Leader of the Official Opposition in Alberta
- In office March 15, 2001 – March 26, 2004
- Preceded by: Nancy MacBeth
- Succeeded by: Kevin Taft

Leader of the Alberta Liberal Party
- In office 2001–2004
- Preceded by: Nancy MacBeth
- Succeeded by: Don Massey (interim)

MLA for Lethbridge East
- In office June 15, 1993 – 2004
- Preceded by: Archibald D. Johnston
- Succeeded by: Bridget Pastoor

Personal details
- Born: May 3, 1944 (age 81) Lethbridge, Alberta
- Party: Alberta Liberal Party
- Profession: Academic

= Ken Nicol (politician) =

Canadian politician and academic

Ken Nicol (born May 3, 1944) is a Canadian politician and academic.

He served as the MLA for Lethbridge-East from 1993 to 2004. During his final three years, he was the leader of the Alberta Liberal Party, and leader of the official opposition in the Legislative Assembly of Alberta.
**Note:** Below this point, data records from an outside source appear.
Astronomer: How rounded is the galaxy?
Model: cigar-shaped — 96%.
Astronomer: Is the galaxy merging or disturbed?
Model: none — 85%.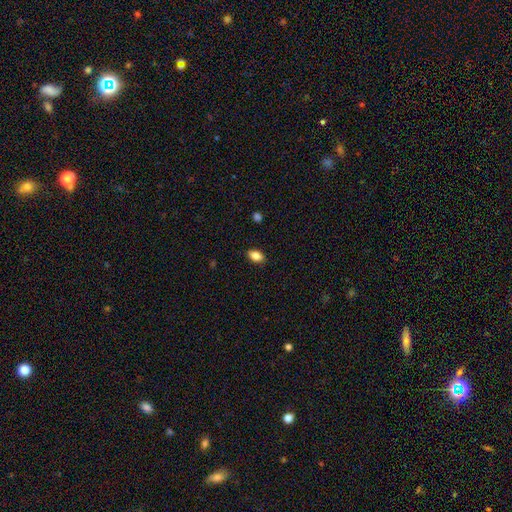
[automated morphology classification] The model was most divided on "smooth or featured": smooth: 85%, star or artifact: 8%, featured or disk: 7%. More confident: how rounded — in between (89%); merging — none (88%).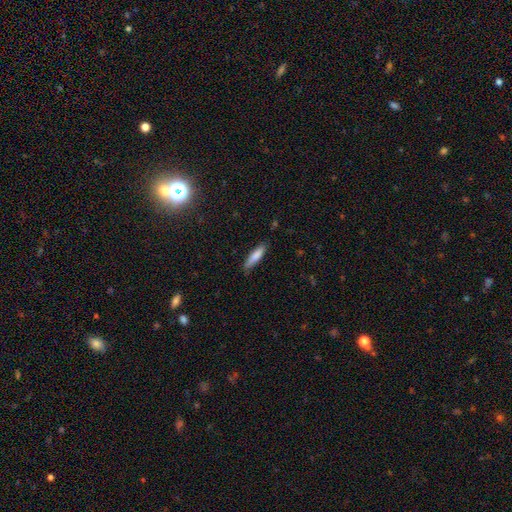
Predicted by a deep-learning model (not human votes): This is clearly a smooth galaxy (82%). How rounded: likely cigar-shaped (72%). Merging: clearly none (81%).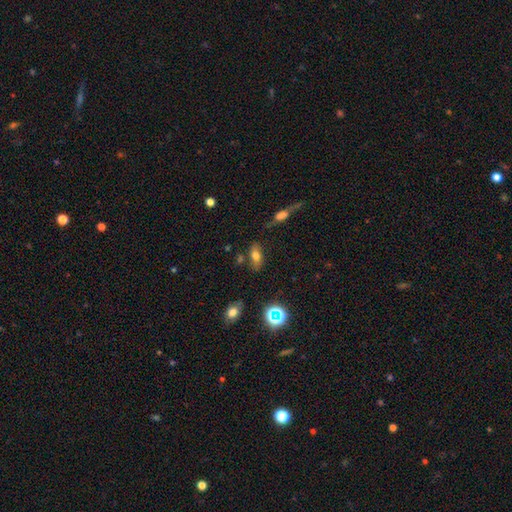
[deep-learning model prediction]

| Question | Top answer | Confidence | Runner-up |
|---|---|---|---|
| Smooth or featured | smooth | 71% | featured or disk (16%) |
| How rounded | in between | 85% | round (7%) |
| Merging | none | 74% | minor disturbance (15%) |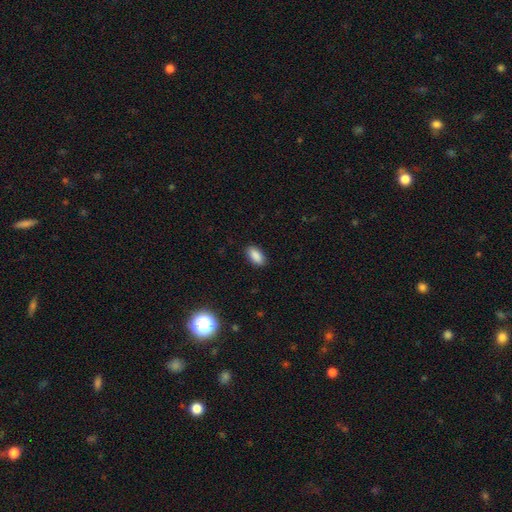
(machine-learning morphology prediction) smooth 88%, star or artifact 8%, featured or disk 4%. Down the decision tree: how rounded — in between (92%); merging — none (89%).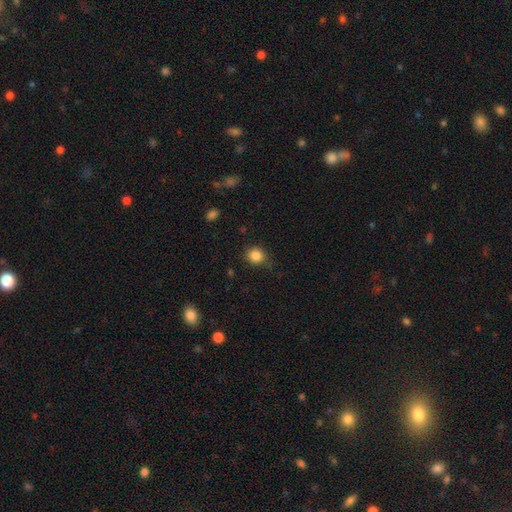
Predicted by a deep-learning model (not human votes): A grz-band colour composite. It shows a smooth galaxy with no disk features (85%) that is round (82%). Merging: none (80%).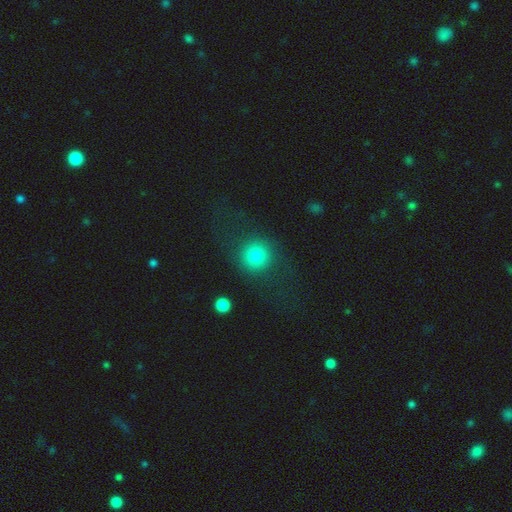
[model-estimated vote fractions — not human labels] This is likely a smooth galaxy (78%). How rounded: clearly round (92%). Merging: likely none (79%).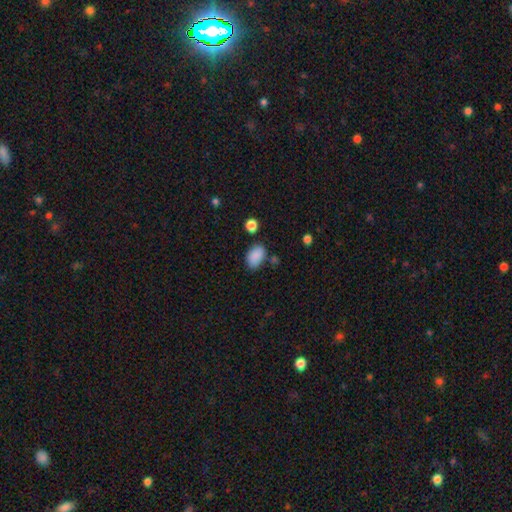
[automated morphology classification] Overall: smooth (88%). How rounded: in between (89%). Merging: none (70%).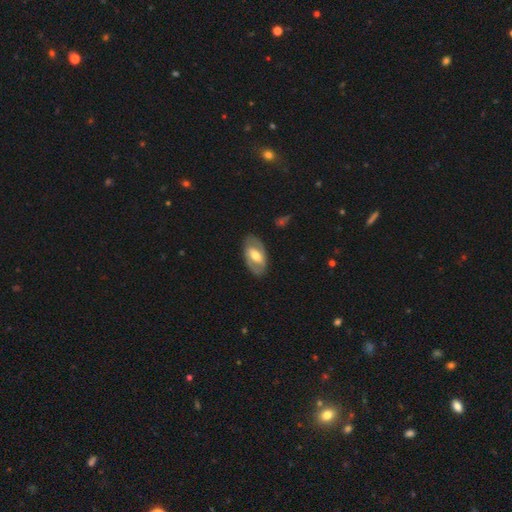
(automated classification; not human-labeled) Morphology: type=featured or disk (61%); edge-on=no (91%); bar=weak (39%); spiral arms=yes (50%, tied with no); bulge=moderate (66%); merging=none (82%).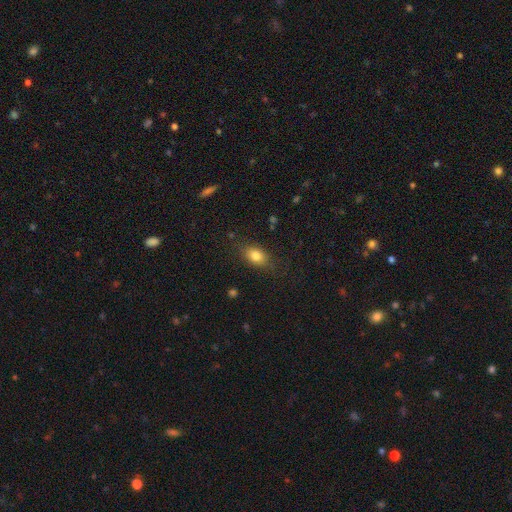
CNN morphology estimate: type=smooth (80%); roundness=in between (79%); merging=none (78%).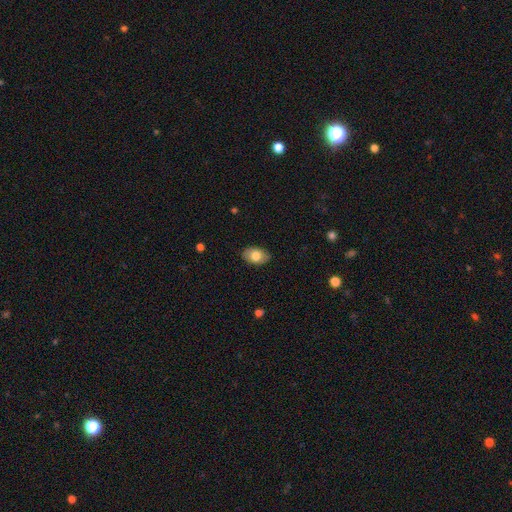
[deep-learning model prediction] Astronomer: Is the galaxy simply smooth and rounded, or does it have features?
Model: smooth — 78%.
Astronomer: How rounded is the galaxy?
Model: in between — 88%.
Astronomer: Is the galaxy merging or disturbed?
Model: none — 87%.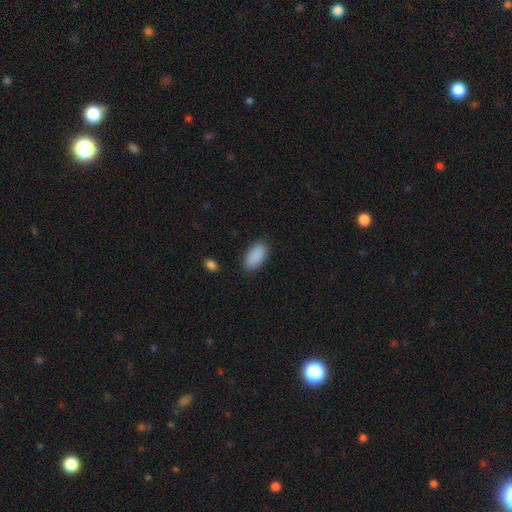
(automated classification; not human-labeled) smooth-or-featured: smooth: 90% | star or artifact: 7% | featured or disk: 3%
  how-rounded: in between: 94% | cigar-shaped: 4% | round: 2%
  merging: none: 87% | minor disturbance: 9% | major disturbance: 2% | merger: 1%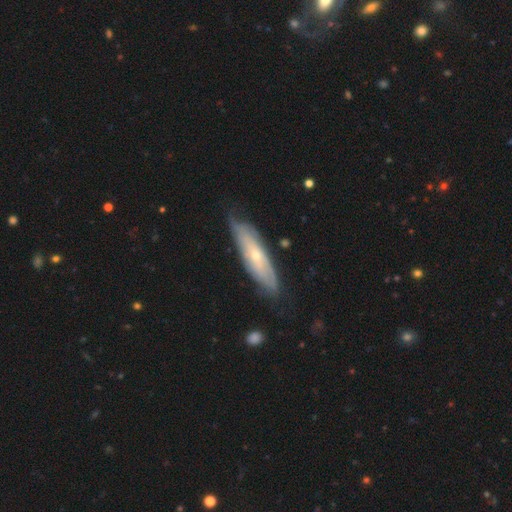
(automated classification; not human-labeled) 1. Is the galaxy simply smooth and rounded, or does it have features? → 63% featured or disk, 32% smooth, 6% star or artifact.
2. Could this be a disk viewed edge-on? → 64% no, 36% yes.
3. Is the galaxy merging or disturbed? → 74% none, 20% minor disturbance, 4% major disturbance, 2% merger.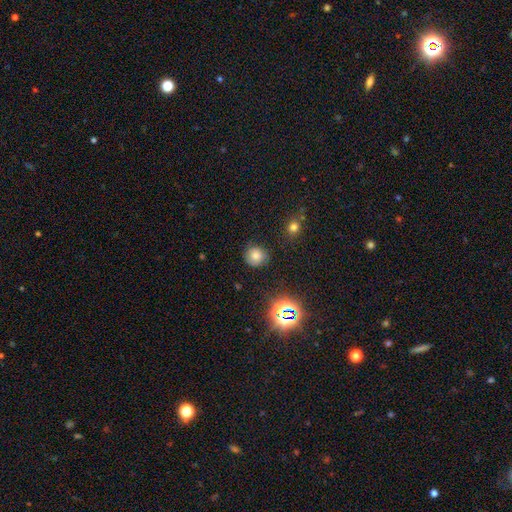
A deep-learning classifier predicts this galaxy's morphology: smooth_or_featured: smooth (p=0.74) [alt: star or artifact p=0.17]
how_rounded: round (p=0.88) [alt: in between p=0.11]
merging: none (p=0.83) [alt: minor disturbance p=0.11]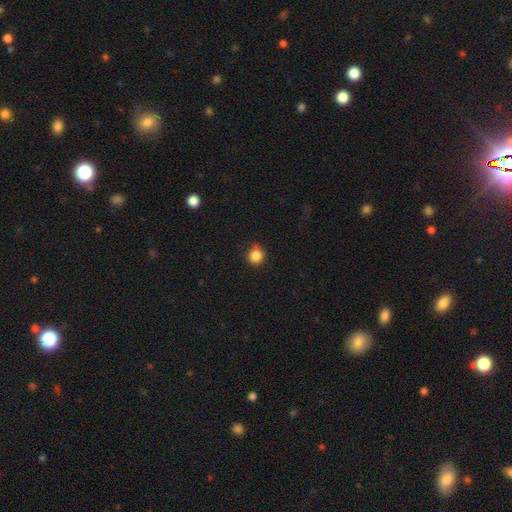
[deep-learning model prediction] Morphology: type=smooth (85%); roundness=round (92%); merging=none (80%).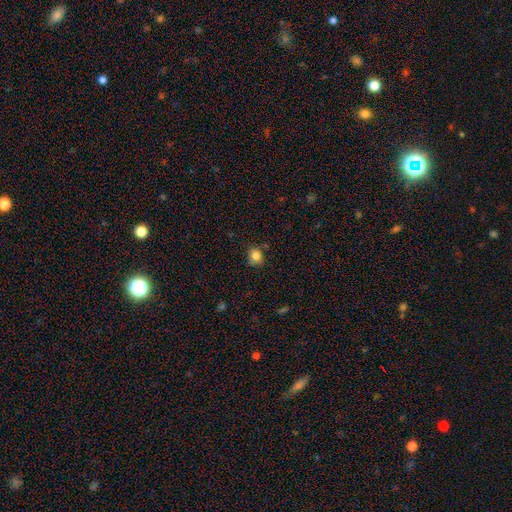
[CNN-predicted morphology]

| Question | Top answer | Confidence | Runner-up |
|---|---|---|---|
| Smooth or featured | smooth | 82% | star or artifact (12%) |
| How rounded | round | 76% | in between (23%) |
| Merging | none | 76% | minor disturbance (17%) |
He was credited with bringing a more conciliatory approach in the legislature, different from his predecessor Nancy MacBeth, however his soft-spoken nature did not help the party rise in polls.

He left provincial politics to run for the federal Liberals in the riding of Lethbridge in 2004, but lost in a landslide to incumbent Rick Casson.

Nicol is currently an associate professor at the University of Lethbridge.